I was shooting a street event today when I saw a man pull a point & shoot camera from his pocket and start taking pictures.

Surprised, I asked why he was using that instead of a cell phone.

His response...

"The card in my cell phone is full."


----------



## Valvebounce (Apr 26, 2015)

Hi distant.star. 
That's funny, almost a priceless quote. Thanks for the laugh. 

Cheers, Graham. 



distant.star said:


> .
> I was shooting a street event today when I saw a man pull a point & shoot camera from his pocket and start taking pictures.
> 
> Surprised, I asked why he was using that instead of a cell phone.
> ...


----------



## Mt Spokane Photography (Apr 27, 2015)

People like to carry all their photos around in their cell phones or on cards in their P&S cameras.

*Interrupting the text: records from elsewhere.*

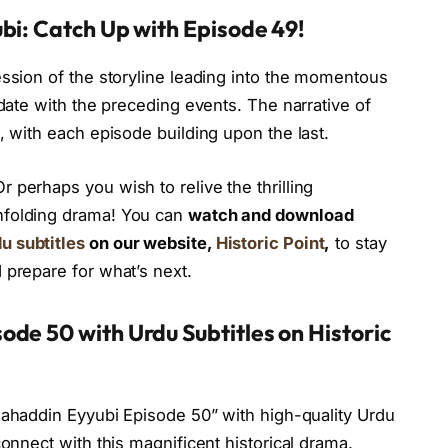
bi: Catch Up with Episode 49!
ession of the storyline leading into the momentous
-date with the preceding events. The narrative of
, with each episode building upon the last.
 perhaps you wish to relive the thrilling
nfolding drama! You can
watch and download
u subtitles
on our website,
Historic Point
,
to stay
 prepare for what’s next.
de 50 with Urdu Subtitles on Historic
lahaddin Eyyubi Episode 50” with high-quality Urdu
connect with this magnificent historical drama.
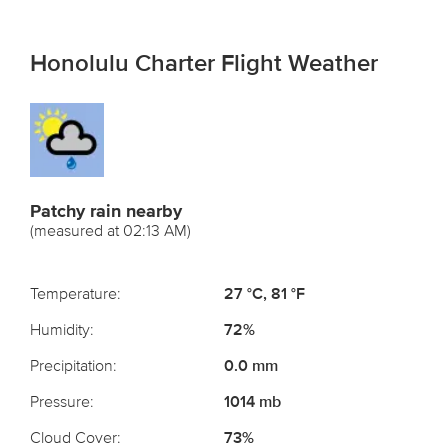
Honolulu Charter Flight Weather
Patchy rain nearby
(measured at 02:13 AM)
Temperature:
27 °C, 81 °F
Humidity:
72%
Precipitation:
0.0 mm
Pressure:
1014 mb
Cloud Cover:
73%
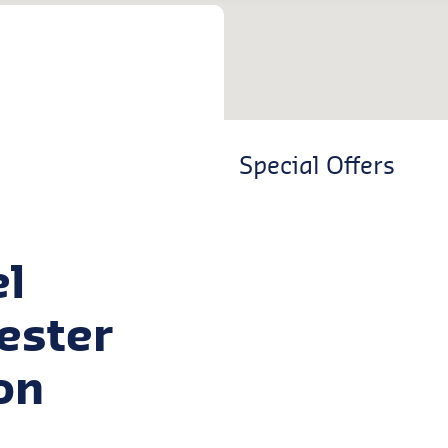
Special Offers
el
cester
on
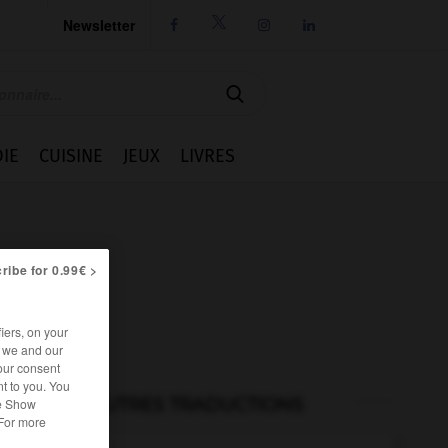
Newsletter




IE
CUISINE
JEUX
LIVRES
ribe for 0.99€ >
iers, on your
r we and our
our consent
t to you. You
AUTRES TRADUCTIONS
he Show
 For more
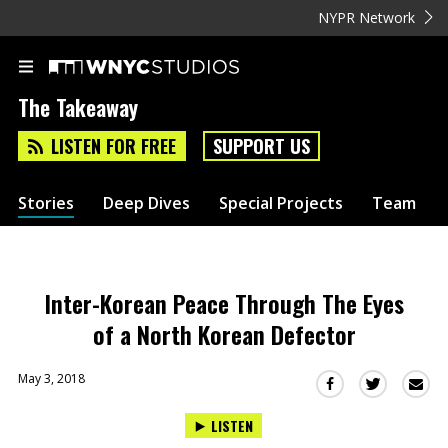
NYPR Network
The Takeaway
LISTEN FOR FREE
SUPPORT US
Stories
Deep Dives
Special Projects
Team
Inter-Korean Peace Through The Eyes
of a North Korean Defector
May 3, 2018
Sha
Share
Share
this
this
this
LISTEN
via
on
on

There are lots of cloud apps for backing up, but I still see people who have lost their camera or cell phone begging for someone to return it because all of their photos of their children were on it and not backed up.


----------



## ishdakuteb (Apr 27, 2015)

just want to share...

http://petapixel.com/2015/04/25/crappy-gear-amazing-photos-using-an-old-canon-powershot-to-capture-dreamy-landscapes/

and

https://500px.com/MeaganVBlazier

note: all done by p&s


----------



## Mt Spokane Photography (Apr 27, 2015)

ishdakuteb said:


> just want to share...
> 
> http://petapixel.com/2015/04/25/crappy-gear-amazing-photos-using-an-old-canon-powershot-to-capture-dreamy-landscapes/
> 
> ...



You are drawing attention to what we do not want to hear 

The subject and composition are 99% of the image value. All cameras can generally produce good images, and technically perfect images are nice, but most would grade a image on the composition and subject.


----------



## ishdakuteb (Apr 27, 2015)

Mt Spokane Photography said:


> ishdakuteb said:
> 
> 
> > just want to share...
> ...



1. so you suggest my sharing is not something that others want to see. i can delete it if it is not interested.
2. "all cameras can generally produce good images" <- agree, but not many people see it this way, glad you see it this way!!!...
3. "most would grade a image on the composition and subject" <- so base on your eyes, those photos are good or bad? to me, i want to have her visuals and skills...

again, i do not mind to delete my post if it is not interested... sorry, i am a very straight person...


----------